Fourthly: a bed, about one hundred feet thick of a compact, partially columnar, pale-grey, feldspathic lava, stained with iron, including very numerous crystals of opaque feldspar, and with some crystallised and disseminated calcareous matter. The tufaceous stratum on which this feldspathic lava rests is much hardened, stained purple, and has a spherico-concretionary structure; it here contains a good many pebbles of claystone porphyry.

Fifthly: thin beds, 400 feet in thickness, varying much in nature, consisting of white and ferruginous tuffs, in some parts having a concretionary structure, in others containing rounded grains and a few pebbles of quartz; also passing into hard gritstones and into greenish mudstones: there is, also, much of a bluish-grey and green semi-porcellanic stone.
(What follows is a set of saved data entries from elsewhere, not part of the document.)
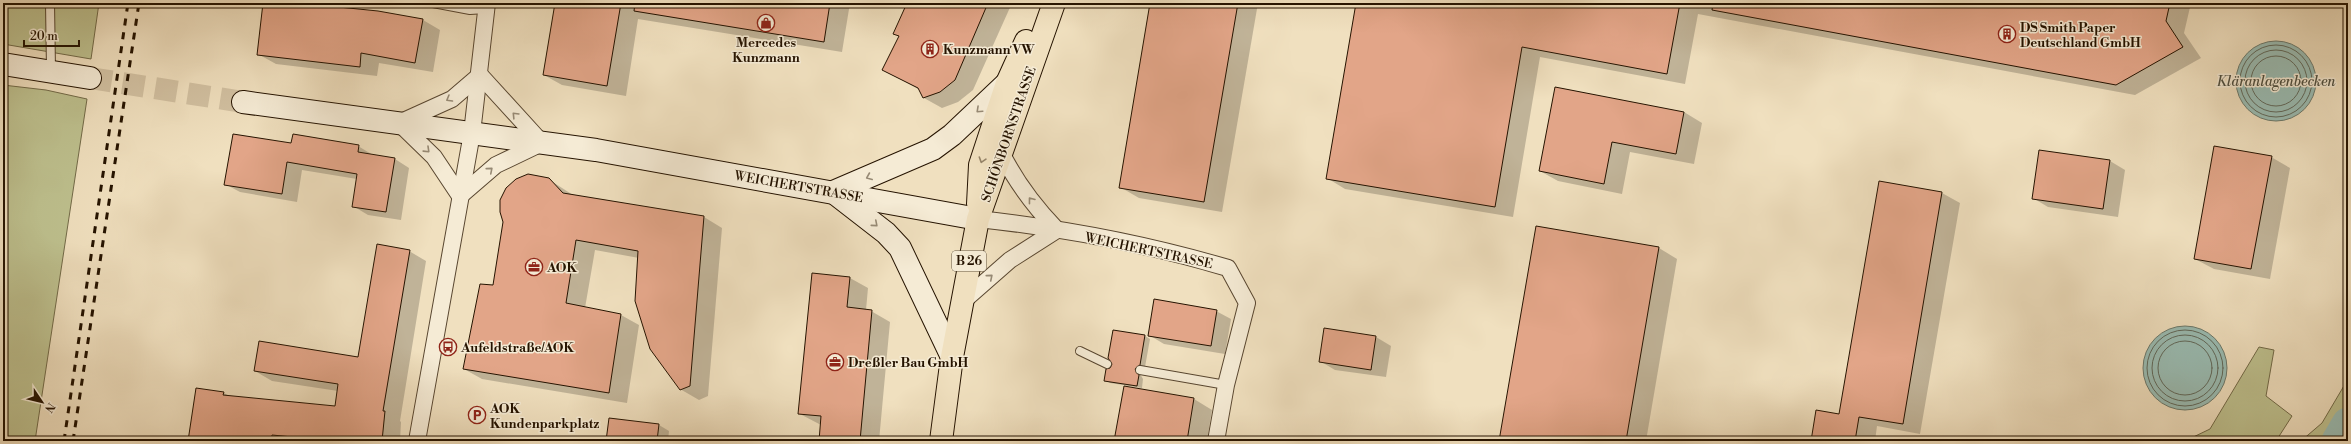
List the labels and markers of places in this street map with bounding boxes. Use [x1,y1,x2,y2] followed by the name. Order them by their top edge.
[756,13,776,33] shop icon: Mercedes Kunzmann
[2020,20,2141,51] place label: DS Smith Paper Deutschland GmbH
[1997,24,2017,44] building icon: DS Smith Paper Deutschland GmbH
[732,35,800,66] place label: Mercedes Kunzmann
[920,39,940,59] building icon: Kunzmann VW
[943,42,1035,58] place label: Kunzmann VW
[524,257,544,277] office icon: AOK
[546,260,577,276] place label: AOK
[438,337,458,357] bus stop icon: Aufeldstraße/AOK
[460,340,575,356] place label: Aufeldstraße/AOK
[825,352,845,372] office icon: Dreßler Bau GmbH
[848,355,969,371] place label: Dreßler Bau GmbH
[489,401,600,432] place label: AOK Kundenparkplatz
[467,405,487,425] parking icon: AOK Kundenparkplatz

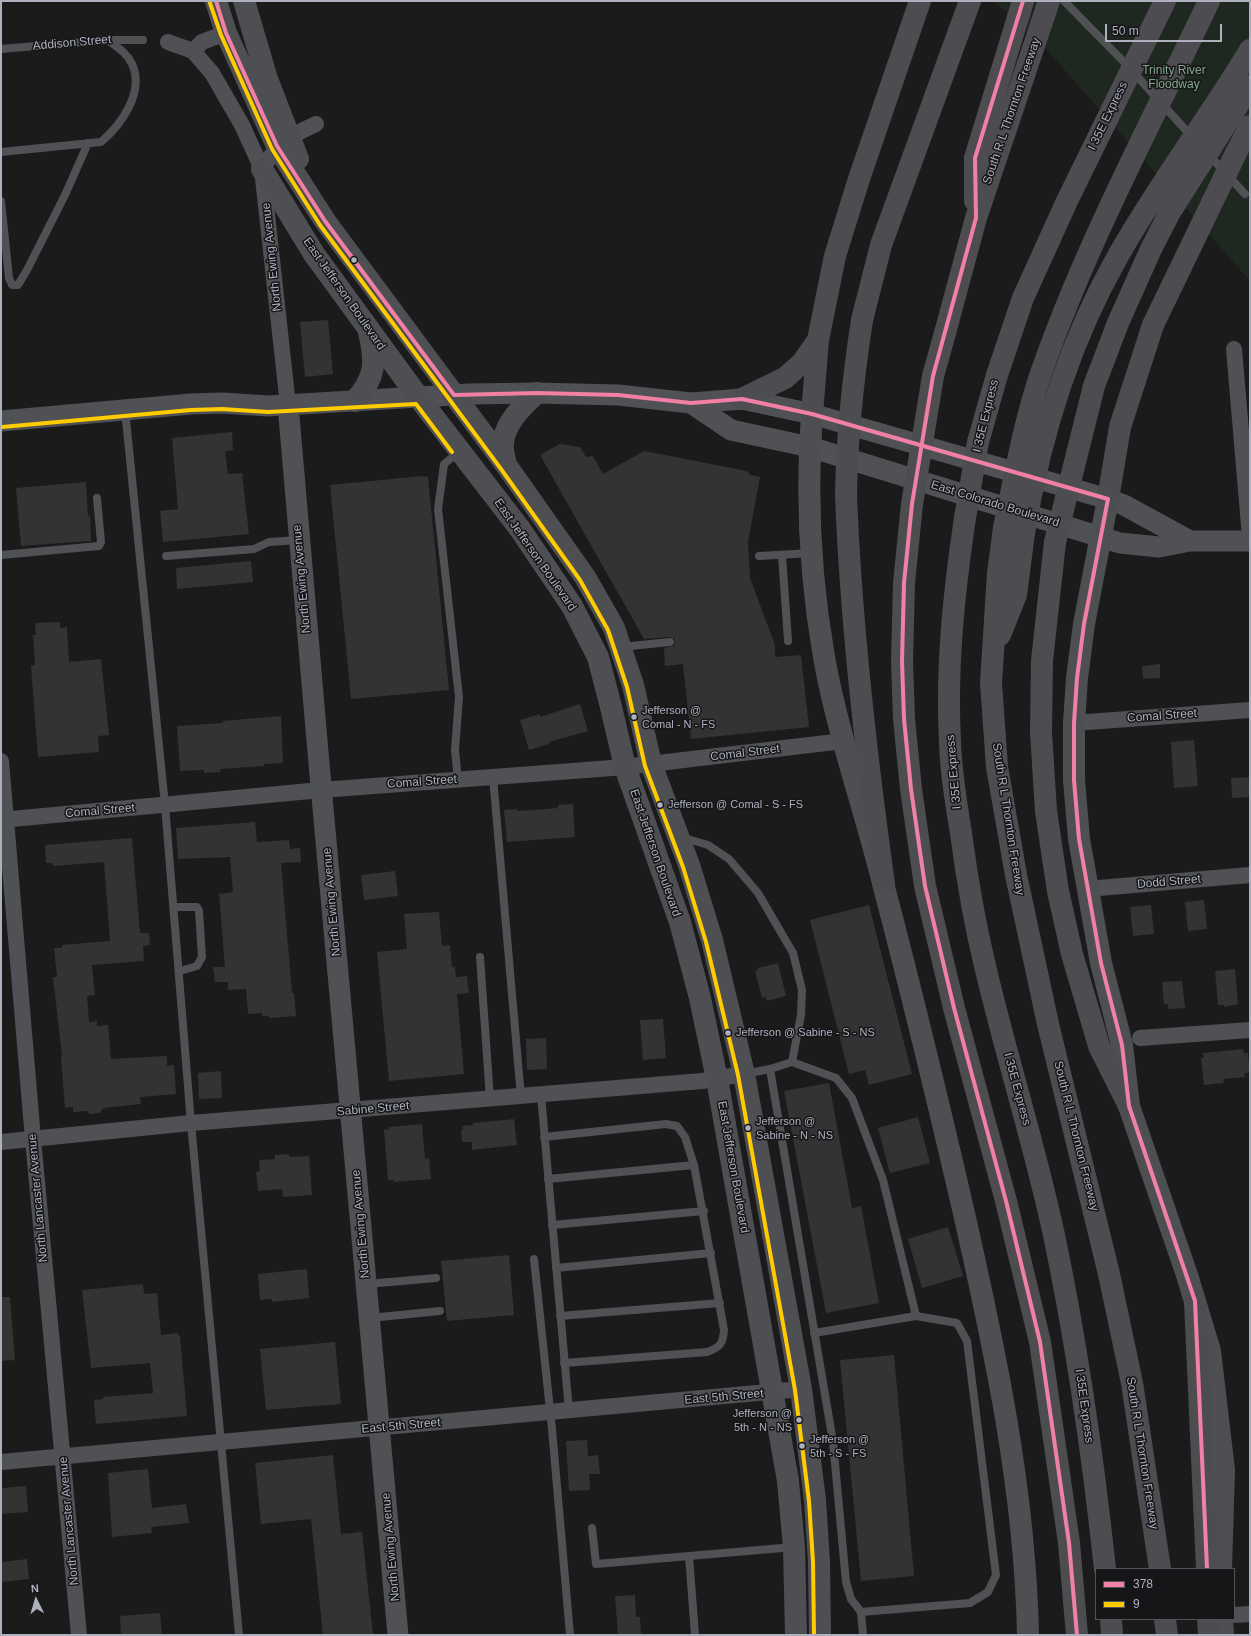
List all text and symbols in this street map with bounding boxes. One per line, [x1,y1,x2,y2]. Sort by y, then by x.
scale bar [1107,16,1224,42]
text: 50 m [1112,24,1139,38]
street label: Addison Street [32,32,112,54]
street label: South R L Thornton Freeway [980,36,1044,186]
park label: Trinity River Floodway [1142,64,1206,92]
street label: I 35E Express [1085,79,1131,153]
street label: North Ewing Avenue [259,202,285,312]
street label: East Jefferson Boulevard [300,235,388,353]
unlabelled marker [349,255,359,265]
street label: I 35E Express [970,378,1002,454]
street label: East Colorado Boulevard [929,478,1061,530]
street label: East Jefferson Boulevard [491,496,579,614]
street label: North Ewing Avenue [290,524,314,634]
place label: Jefferson @ Comal - N - FS [642,704,715,730]
street label: Comal Street [1127,706,1197,726]
marker: Jefferson @ Comal - N - FS [629,712,639,722]
street label: I 35E Express [944,734,964,810]
street label: Comal Street [709,742,781,764]
street label: South R L Thornton Freeway [989,742,1027,896]
street label: Comal Street [387,772,457,792]
street label: East Jefferson Boulevard [626,787,684,919]
place label: Jefferson @ Comal - S - FS [668,798,803,812]
marker: Jefferson @ Comal - S - FS [655,800,665,810]
street label: Comal Street [64,801,136,821]
street label: North Ewing Avenue [320,847,344,957]
street label: Dodd Street [1136,872,1202,892]
place label: Jefferson @ Sabine - S - NS [736,1026,875,1040]
marker: Jefferson @ Sabine - S - NS [723,1028,733,1038]
street label: I 35E Express [1000,1051,1034,1127]
street label: South R L Thornton Freeway [1050,1060,1102,1212]
street label: Sabine Street [336,1099,410,1119]
street label: East Jefferson Boulevard [714,1100,752,1234]
place label: Jefferson @ Sabine - N - NS [756,1115,833,1141]
marker: Jefferson @ Sabine - N - NS [743,1123,753,1133]
street label: North Lancaster Avenue [25,1133,51,1263]
street label: North Ewing Avenue [349,1169,373,1279]
street label: I 35E Express [1072,1368,1096,1444]
street label: South R L Thornton Freeway [1123,1376,1161,1530]
street label: East 5th Street [684,1386,764,1408]
place label: Jefferson @ 5th - N - NS [733,1407,792,1433]
street label: East 5th Street [361,1415,441,1437]
marker: Jefferson @ 5th - N - NS [794,1415,804,1425]
place label: Jefferson @ 5th - S - FS [810,1433,869,1459]
marker: Jefferson @ 5th - S - FS [797,1441,807,1451]
street label: North Lancaster Avenue [56,1456,82,1586]
street label: North Ewing Avenue [379,1492,403,1602]
legend [1095,1568,1235,1620]
text: 378 [1133,1577,1153,1591]
north arrow [16,1580,56,1620]
text: N [30,1582,39,1594]
text: 9 [1133,1597,1140,1611]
Sixthly: a volcanic stratum, 250 feet in thickness, of so varying a nature that I do not believe a score of specimens would show all the varieties; much is highly amygdaloidal, much compact; there are greenish, blackish, purplish, and grey varieties, rarely including crystals of green augite and minute acicular ones of feldspar, but often crystals and amygdaloidal masses of white, red, and black carbonate of lime. Some of the blackish varieties of this rock have a conchoidal fracture and resemble basalt; others have an irregular fracture. Some of the grey and purplish varieties are thickly speckled with green earth and with white crystalline carbonate of lime; others are largely amygdaloidal with green earth and calcareous spar. Again, other earthy varieties, of greenish, purplish and grey tints, contain much iron, and are almost half composed of amygdaloidal balls of dark brown bole, of a whitish indurated feldspathic matter, of bright green earth, of agate, and of black and white crystallised carbonate of lime. All these varieties are easily fusible. Viewed from a distance, the line of junction with the underlying semi-porcellanic strata was distinct; but when examined closely, it was impossible to point out within a foot where the lava ended and where the sedimentary mass began: the rock at the time of junction was in most places hard, of a bright green colour, and abounded with irregular amygdaloidal masses of ferruginous and pure calcareous spar, and of agate.

Seventhly: strata, eighty feet in thickness, of various indurated tuffs, as before; many of the varieties have a fine basis including rather coarse extraneous particles; some of them are compact and semi-porcellanic, and include vegetable impressions.

Eighthly: a bed, about fifty feet thick, of greenish-grey, compact, feldspathic lava, with numerous small crystals of opaque feldspar, black augite, and oxide of iron. The junction with the bed on which it rested, was ill defined; balls and masses of the feldspathic rock being enclosed in much altered tuff.

Ninthly: indurated tuffs, as before.

Tenthly: a conformable layer, less than two feet in thickness, of pitchstone, generally brecciated, and traversed by veins of agate and of carbonate of lime: parts are composed of apparently concretionary fragments of a more perfect variety, arranged in horizontal lines in a less perfectly characterised variety. I have much difficulty in believing that this thin layer of pitchstone flowed as lava.

Eleventhly: sedimentary and tufaceous beds as before, passing into sandstone, including some conglomerate: the pebbles in the latter are of claystone porphyry, well rounded, and some as large as cricket-balls.

Twelfthly: a bed of compact, sonorous, feldspathic lava, like that of bed No. 8, divided by numerous joints into large angular blocks.

Thirteenthly: sedimentary beds as before.

Fourteenthly: a thick bed of greenish or greyish black, compact basalt (fusing into a black enamel), with small crystals, occasionally distinguishable, of feldspar and augite: the junction with the underlying sedimentary bed, differently from that in most of the foregoing streams, here was quite distinct:--the lava and tufaceous matter preserving their perfect characters within two inches of each other.